For the tiramisu filling

To prepare the mascarpone filling, take boiling water, pour in the gelatin powder 1, and stir to dissolve 2. Let it rest, then pour the mascarpone into the bowl of a stand mixer and start whisking on the lowest speed setting 3.

Then add just enough heavy cream 4 to make the mascarpone thicker and easy to work, removing any lumps. Stop the stand mixer, then add the pastry cream 5. Mix again with the whisk, then pour in the gelatin 6

and drizzle in the remaining heavy cream 7. Carry on whisking the filling 8; it will become smooth, fluffy 9, and creamy in just a few moments. Your mascarpone filling is ready.

Assembling the tiramisù

Now that all the different parts are ready, you can assemble your tiramisu: Take the ladyfingers and the filling from the fridge. Butter the inside of a 7-inch (18-cm) ring mold 1 and sprinkle with sugar, shaking off any excess into a bowl as you go 2. This will make it easier to remove the ring without spoiling the dessert. Place the ring on a plate and cover everything around it with plastic wrap to keep everything clean when you add the filling and sprinkle with the cocoa powder 3.

You can wear gloves to put together the dessert: Use a pastry cutter 4 to transfer the cream to a pastry bag with a ½-inch (14-mm) piping tip. Add your first layer of filling to the base of the ring 5 mold and steep the ladyfingers in the coffee until they are very soft and soaked right through 6.

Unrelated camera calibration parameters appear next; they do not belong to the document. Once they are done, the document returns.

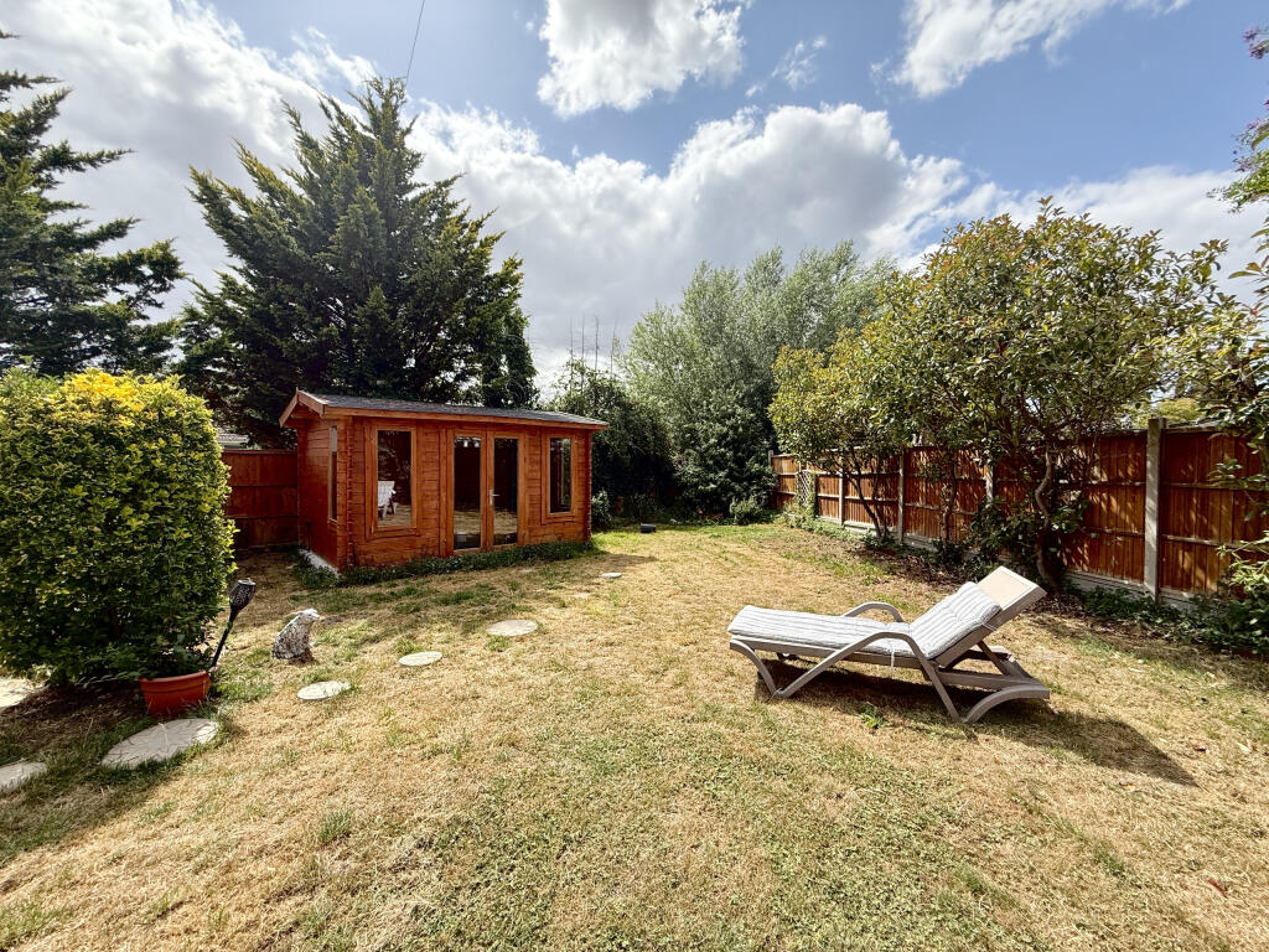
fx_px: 513
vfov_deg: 85.7
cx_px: 634
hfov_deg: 102.1
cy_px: 476
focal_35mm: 14
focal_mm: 2.22
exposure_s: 1/1211
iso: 50
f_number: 2.2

Transfer them one by one to the surface of the filling to create a layer of six ladyfingers, arranging them starting from the edge 7 to cover the entire surface 8. Then add another layer of filling 9

and a second layer of ladyfingers 10. Cover with more filling 11 and level with a spatula 12.

Add another layer of soaked ladyfingers to create a dome-like shape 13 that you can build up by smoothing the mascarpone filling into shape with a spatula 14. Now fit a piping with small holes to create a wavy pattern 15 on the dessert using the remaining filling.

Once the decoration is complete 16, place the tiramisu in the refrigerator for approximately 15 minutes, then dust with cocoa powder 17, remove the plastic wrap 18,

and gently take the dessert out of the ring mold 19. Finish decorating by placing squares of dark chocolate around the edge 20. Your gourmet tiramisu is ready to go 21!

Storage

You can keep the tiramisu for up to 3 days in the fridge.

If you prefer, you can also freeze it for approximately 1 month.

You can keep the ladyfingers for up to 1 week in a moisture-proof tin.

Tips

Instead of powdered gelatin, you can use an equivalent quantity of gelatin sheets.

To get a head start, you can make the ladyfingers and pastry cream one day in advance.